━━━ Given information

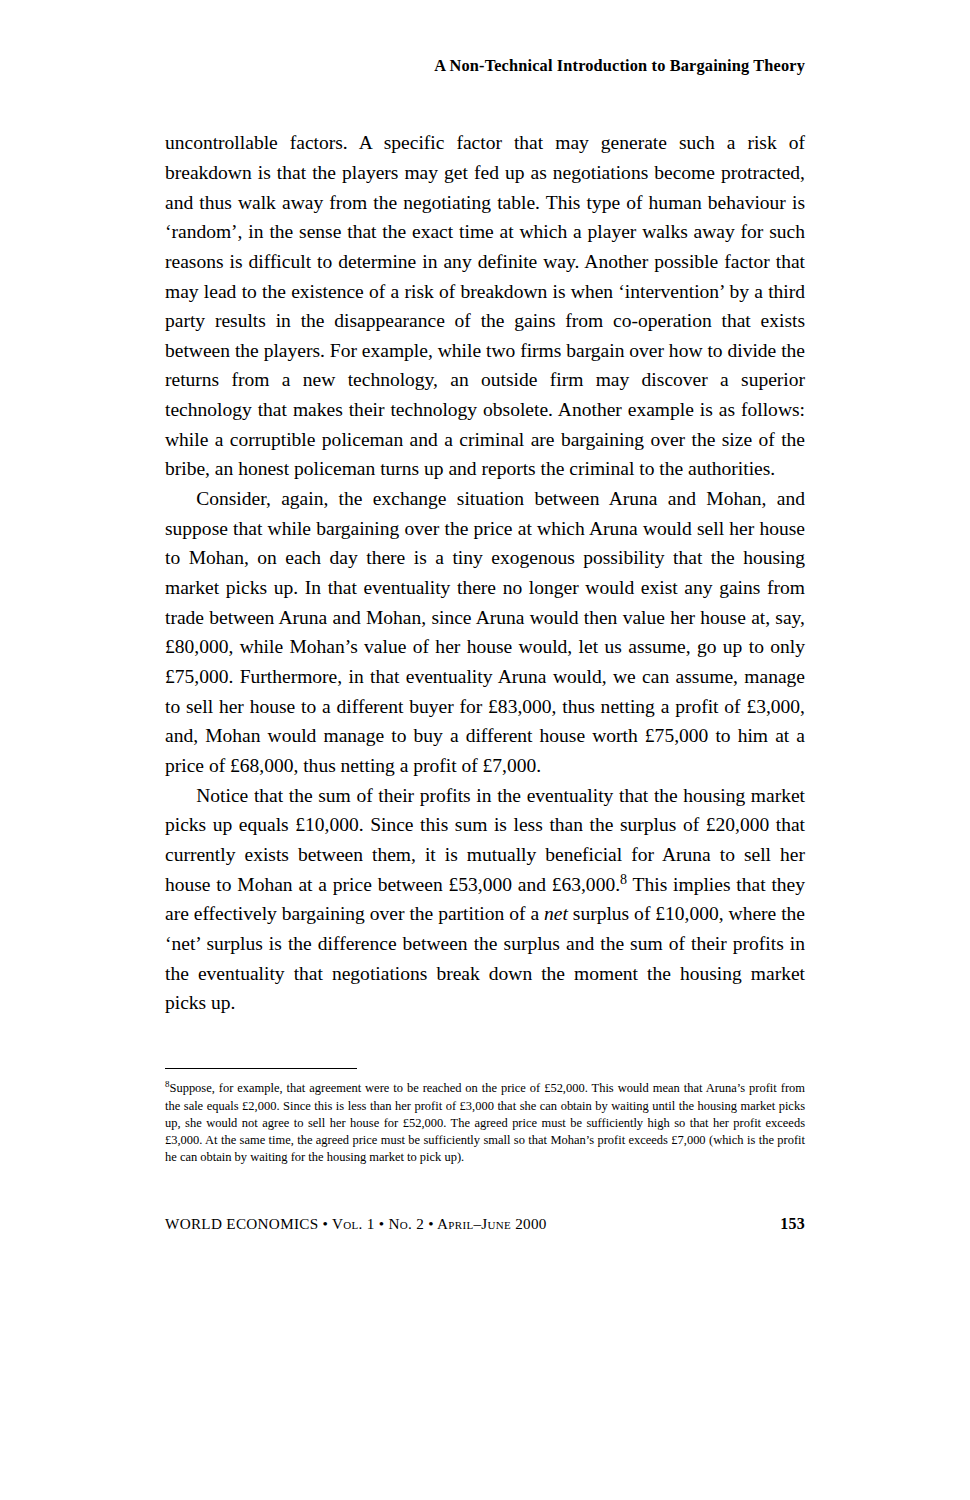A Non-Technical Introduction to Bargaining Theory
uncontrollable factors. A specific factor that may generate such a risk of breakdown is that the players may get fed up as negotiations become protracted, and thus walk away from the negotiating table. This type of human behaviour is ‘random’, in the sense that the exact time at which a player walks away for such reasons is difficult to determine in any definite way. Another possible factor that may lead to the existence of a risk of breakdown is when ‘intervention’ by a third party results in the disappearance of the gains from co-operation that exists between the players. For example, while two firms bargain over how to divide the returns from a new technology, an outside firm may discover a superior technology that makes their technology obsolete. Another example is as follows: while a corruptible policeman and a criminal are bargaining over the size of the bribe, an honest policeman turns up and reports the criminal to the authorities.
Consider, again, the exchange situation between Aruna and Mohan, and suppose that while bargaining over the price at which Aruna would sell her house to Mohan, on each day there is a tiny exogenous possibility that the housing market picks up. In that eventuality there no longer would exist any gains from trade between Aruna and Mohan, since Aruna would then value her house at, say, £80,000, while Mohan’s value of her house would, let us assume, go up to only £75,000. Furthermore, in that eventuality Aruna would, we can assume, manage to sell her house to a different buyer for £83,000, thus netting a profit of £3,000, and, Mohan would manage to buy a different house worth £75,000 to him at a price of £68,000, thus netting a profit of £7,000.
Notice that the sum of their profits in the eventuality that the housing market picks up equals £10,000. Since this sum is less than the surplus of £20,000 that currently exists between them, it is mutually beneficial for Aruna to sell her house to Mohan at a price between £53,000 and £63,000.8 This implies that they are effectively bargaining over the partition of a net surplus of £10,000, where the ‘net’ surplus is the difference between the surplus and the sum of their profits in the eventuality that negotiations break down the moment the housing market picks up.
8Suppose, for example, that agreement were to be reached on the price of £52,000. This would mean that Aruna’s profit from the sale equals £2,000. Since this is less than her profit of £3,000 that she can obtain by waiting until the housing market picks up, she would not agree to sell her house for £52,000. The agreed price must be sufficiently high so that her profit exceeds £3,000. At the same time, the agreed price must be sufficiently small so that Mohan’s profit exceeds £7,000 (which is the profit he can obtain by waiting for the housing market to pick up).
WORLD ECONOMICS • Vol. 1 • No. 2 • April–June 2000 153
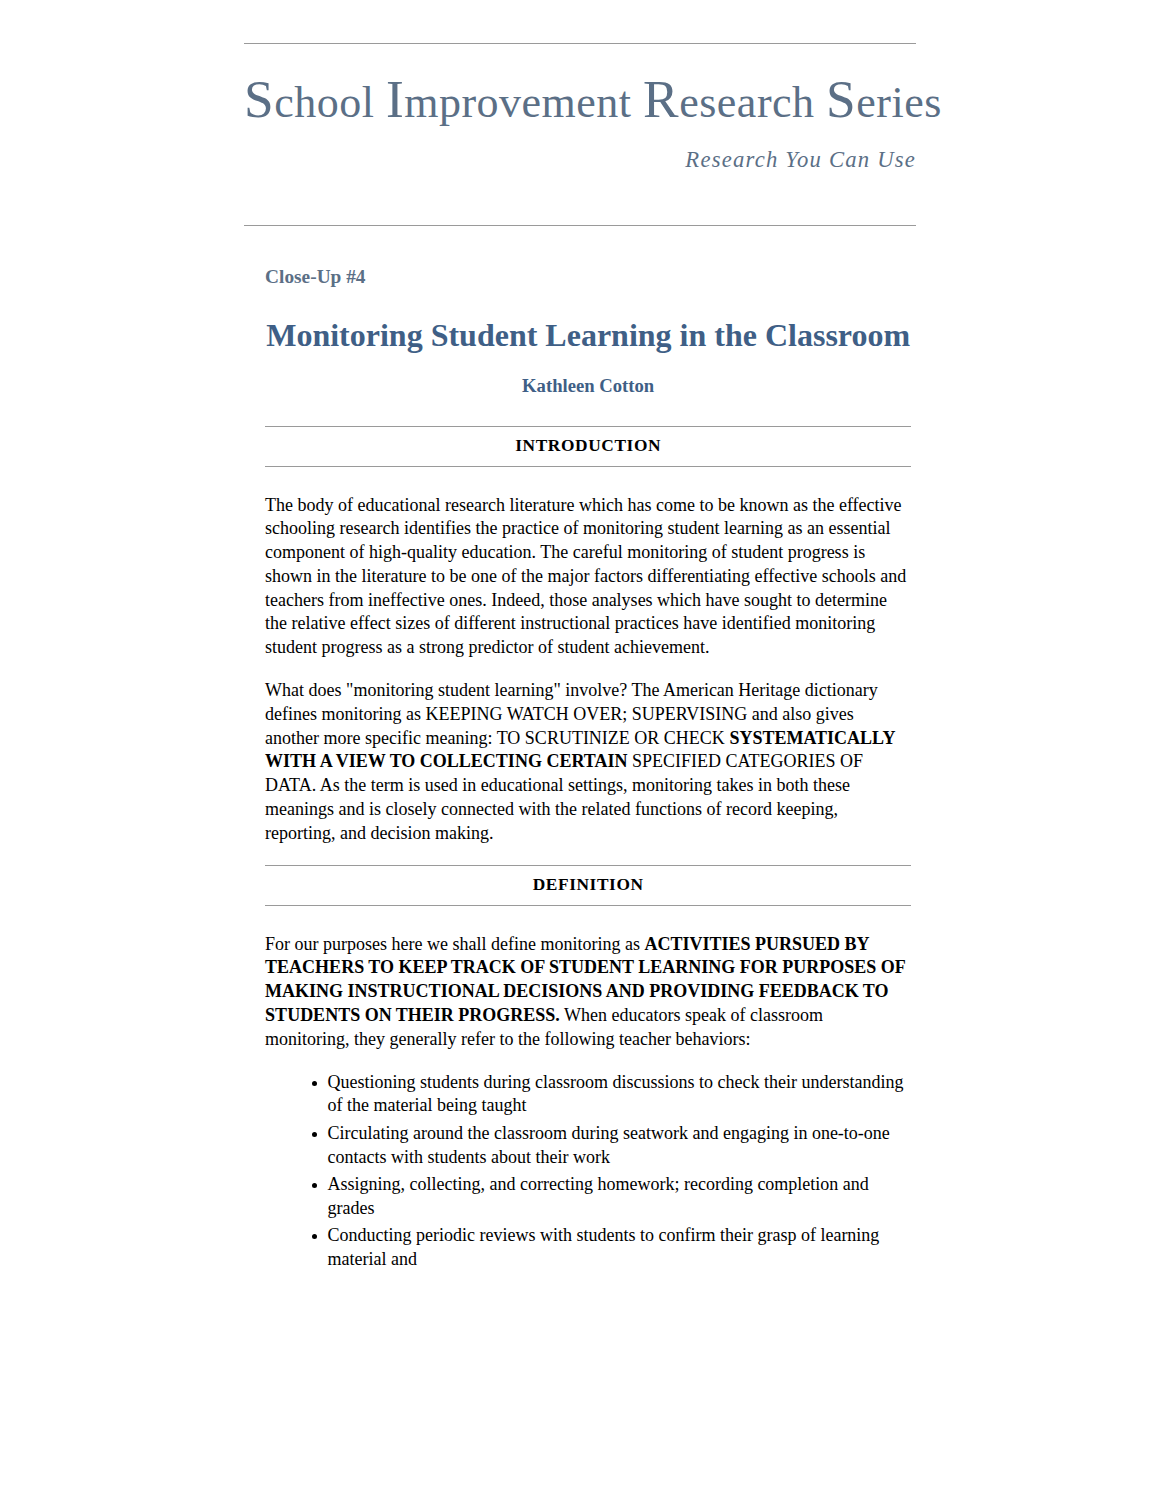School Improvement Research Series
Research You Can Use
Close-Up #4
Monitoring Student Learning in the Classroom
Kathleen Cotton
INTRODUCTION
The body of educational research literature which has come to be known as the effective schooling research identifies the practice of monitoring student learning as an essential component of high-quality education. The careful monitoring of student progress is shown in the literature to be one of the major factors differentiating effective schools and teachers from ineffective ones. Indeed, those analyses which have sought to determine the relative effect sizes of different instructional practices have identified monitoring student progress as a strong predictor of student achievement.
What does "monitoring student learning" involve? The American Heritage dictionary defines monitoring as KEEPING WATCH OVER; SUPERVISING and also gives another more specific meaning: TO SCRUTINIZE OR CHECK SYSTEMATICALLY WITH A VIEW TO COLLECTING CERTAIN SPECIFIED CATEGORIES OF DATA. As the term is used in educational settings, monitoring takes in both these meanings and is closely connected with the related functions of record keeping, reporting, and decision making.
DEFINITION
For our purposes here we shall define monitoring as ACTIVITIES PURSUED BY TEACHERS TO KEEP TRACK OF STUDENT LEARNING FOR PURPOSES OF MAKING INSTRUCTIONAL DECISIONS AND PROVIDING FEEDBACK TO STUDENTS ON THEIR PROGRESS. When educators speak of classroom monitoring, they generally refer to the following teacher behaviors:
Questioning students during classroom discussions to check their understanding of the material being taught
Circulating around the classroom during seatwork and engaging in one-to-one contacts with students about their work
Assigning, collecting, and correcting homework; recording completion and grades
Conducting periodic reviews with students to confirm their grasp of learning material and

━━━━━━

** Work item **
Tally every line in the listing that holds "specific" and answer with the total only.

** Your solution **
2